After class, I couldn’t stop thinking about a “woman’s work” and what historical records were left that would help me to better understand how the reality of labor became a myth of domesticity. In my Google searching, I came across an amazing resource from the Harvard University Library’s “Open Collections Program.” The collection, entitled “Women’s Work, 1800-1930” helped me establish a historical basis for women (of all ages, gender, and class) working in jobs “acceptable” fields and in non-traditional vocations.

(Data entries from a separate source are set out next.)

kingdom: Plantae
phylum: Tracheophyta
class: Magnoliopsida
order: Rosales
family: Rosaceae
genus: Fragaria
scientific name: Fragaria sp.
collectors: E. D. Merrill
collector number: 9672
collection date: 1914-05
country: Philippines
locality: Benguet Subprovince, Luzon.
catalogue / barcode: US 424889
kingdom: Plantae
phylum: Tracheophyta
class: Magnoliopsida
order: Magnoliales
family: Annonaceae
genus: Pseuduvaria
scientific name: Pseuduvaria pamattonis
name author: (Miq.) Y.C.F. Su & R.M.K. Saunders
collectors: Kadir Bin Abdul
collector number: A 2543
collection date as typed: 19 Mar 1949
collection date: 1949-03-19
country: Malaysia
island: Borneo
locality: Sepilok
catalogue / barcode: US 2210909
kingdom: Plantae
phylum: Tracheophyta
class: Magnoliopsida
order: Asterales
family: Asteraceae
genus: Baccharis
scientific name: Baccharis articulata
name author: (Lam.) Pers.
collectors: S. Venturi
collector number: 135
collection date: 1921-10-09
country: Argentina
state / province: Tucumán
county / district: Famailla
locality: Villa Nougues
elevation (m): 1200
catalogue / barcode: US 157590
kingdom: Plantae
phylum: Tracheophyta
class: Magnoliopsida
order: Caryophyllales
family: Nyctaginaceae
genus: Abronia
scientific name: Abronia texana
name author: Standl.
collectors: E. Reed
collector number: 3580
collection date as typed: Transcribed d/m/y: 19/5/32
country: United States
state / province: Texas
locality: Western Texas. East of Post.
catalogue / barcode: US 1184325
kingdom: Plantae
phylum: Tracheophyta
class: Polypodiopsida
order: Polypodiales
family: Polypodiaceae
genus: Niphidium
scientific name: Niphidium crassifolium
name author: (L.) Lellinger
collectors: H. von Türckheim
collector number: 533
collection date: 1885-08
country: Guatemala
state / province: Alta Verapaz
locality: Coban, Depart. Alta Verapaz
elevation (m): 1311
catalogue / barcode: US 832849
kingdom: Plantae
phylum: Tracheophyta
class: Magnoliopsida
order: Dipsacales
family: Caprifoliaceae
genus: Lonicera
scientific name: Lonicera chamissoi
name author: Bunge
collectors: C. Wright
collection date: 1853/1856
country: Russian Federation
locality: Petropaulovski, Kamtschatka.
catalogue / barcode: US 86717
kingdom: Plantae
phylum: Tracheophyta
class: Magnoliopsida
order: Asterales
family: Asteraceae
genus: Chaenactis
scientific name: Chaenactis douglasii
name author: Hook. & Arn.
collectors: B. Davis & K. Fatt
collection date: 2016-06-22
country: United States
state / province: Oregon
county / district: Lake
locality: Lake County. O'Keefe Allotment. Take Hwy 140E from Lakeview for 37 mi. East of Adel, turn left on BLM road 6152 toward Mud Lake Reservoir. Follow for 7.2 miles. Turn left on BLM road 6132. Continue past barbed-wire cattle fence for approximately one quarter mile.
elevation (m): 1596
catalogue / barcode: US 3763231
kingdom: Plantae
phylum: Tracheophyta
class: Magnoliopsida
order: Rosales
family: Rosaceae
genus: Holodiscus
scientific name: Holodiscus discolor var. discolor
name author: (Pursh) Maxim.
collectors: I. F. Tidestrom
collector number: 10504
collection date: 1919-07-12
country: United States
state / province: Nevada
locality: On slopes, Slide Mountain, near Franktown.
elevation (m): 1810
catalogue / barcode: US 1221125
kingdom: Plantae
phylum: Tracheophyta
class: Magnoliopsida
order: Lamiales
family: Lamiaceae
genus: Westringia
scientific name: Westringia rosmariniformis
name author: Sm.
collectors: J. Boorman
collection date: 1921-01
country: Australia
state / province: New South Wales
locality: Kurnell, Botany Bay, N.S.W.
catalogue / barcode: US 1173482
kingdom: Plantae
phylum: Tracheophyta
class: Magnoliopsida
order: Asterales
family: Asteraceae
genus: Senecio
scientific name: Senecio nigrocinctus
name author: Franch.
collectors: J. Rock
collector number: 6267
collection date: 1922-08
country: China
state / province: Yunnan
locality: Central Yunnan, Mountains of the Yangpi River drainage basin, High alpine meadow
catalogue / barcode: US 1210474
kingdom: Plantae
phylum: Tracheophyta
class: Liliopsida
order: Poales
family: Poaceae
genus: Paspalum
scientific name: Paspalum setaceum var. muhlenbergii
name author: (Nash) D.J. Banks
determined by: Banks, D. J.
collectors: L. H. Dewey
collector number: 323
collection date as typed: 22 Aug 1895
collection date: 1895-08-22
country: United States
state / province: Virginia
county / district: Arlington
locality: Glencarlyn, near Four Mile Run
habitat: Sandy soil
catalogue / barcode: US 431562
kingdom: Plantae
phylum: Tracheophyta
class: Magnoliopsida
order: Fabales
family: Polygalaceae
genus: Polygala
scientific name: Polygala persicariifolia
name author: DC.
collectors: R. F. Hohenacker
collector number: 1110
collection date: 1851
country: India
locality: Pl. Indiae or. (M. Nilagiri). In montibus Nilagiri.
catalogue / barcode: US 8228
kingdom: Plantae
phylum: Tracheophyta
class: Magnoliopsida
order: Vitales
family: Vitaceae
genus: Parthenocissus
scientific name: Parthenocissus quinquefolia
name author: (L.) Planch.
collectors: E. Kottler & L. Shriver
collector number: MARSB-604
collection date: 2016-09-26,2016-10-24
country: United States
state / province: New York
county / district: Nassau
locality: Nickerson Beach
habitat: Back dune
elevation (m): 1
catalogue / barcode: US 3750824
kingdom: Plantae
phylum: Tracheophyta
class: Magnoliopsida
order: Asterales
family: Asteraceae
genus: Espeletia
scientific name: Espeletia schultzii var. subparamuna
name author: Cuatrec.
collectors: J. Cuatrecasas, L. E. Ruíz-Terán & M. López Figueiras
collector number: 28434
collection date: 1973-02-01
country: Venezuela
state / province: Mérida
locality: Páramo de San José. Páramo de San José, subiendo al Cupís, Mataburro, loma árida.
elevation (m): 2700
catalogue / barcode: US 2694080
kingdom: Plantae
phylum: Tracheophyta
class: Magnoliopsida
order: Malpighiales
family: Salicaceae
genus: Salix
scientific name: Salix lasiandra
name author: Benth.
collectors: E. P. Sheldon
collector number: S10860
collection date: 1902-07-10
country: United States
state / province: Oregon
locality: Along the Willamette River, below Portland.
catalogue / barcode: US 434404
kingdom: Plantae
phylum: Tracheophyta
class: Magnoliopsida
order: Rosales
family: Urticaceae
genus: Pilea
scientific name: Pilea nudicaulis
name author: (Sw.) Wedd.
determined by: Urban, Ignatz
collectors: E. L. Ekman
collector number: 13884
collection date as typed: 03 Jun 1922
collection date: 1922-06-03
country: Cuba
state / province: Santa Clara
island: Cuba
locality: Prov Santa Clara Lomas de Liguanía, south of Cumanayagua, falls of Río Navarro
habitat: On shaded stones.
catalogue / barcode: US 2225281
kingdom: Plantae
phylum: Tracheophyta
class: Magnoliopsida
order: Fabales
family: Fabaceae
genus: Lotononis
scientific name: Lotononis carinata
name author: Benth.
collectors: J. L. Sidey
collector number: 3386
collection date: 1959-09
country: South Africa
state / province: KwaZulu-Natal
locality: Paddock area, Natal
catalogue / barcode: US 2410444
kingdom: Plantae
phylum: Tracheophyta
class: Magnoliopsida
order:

The collection’s aim, as quoted from their website, “focuses on women’s role in the United States economy and provides access to digitized historical, manuscript, and image resources selected from Harvard University’s library and museum collections. The collection features approximately 500,000 digitized pages and images including: 7,500 pages of manuscripts, 3,500 books and pamphlets, and 1,200 photographs.”  I think it’s particularly effective for our discussion, because it lies outside of traditional nomenclature of “feminism” and into primary sources about that terms historical roots.
You can search collections easily, but I believe the real asset is that it allows you to browse by topic (including Race, Class, and Feminism!), state, dates, people, etc. With access to magazines, photographs, diaries, letters, and trade magazines, this website if useful for anyone who wants to get some historical background into labor history, women’s history, and American history through the 19th and 2oth centuries.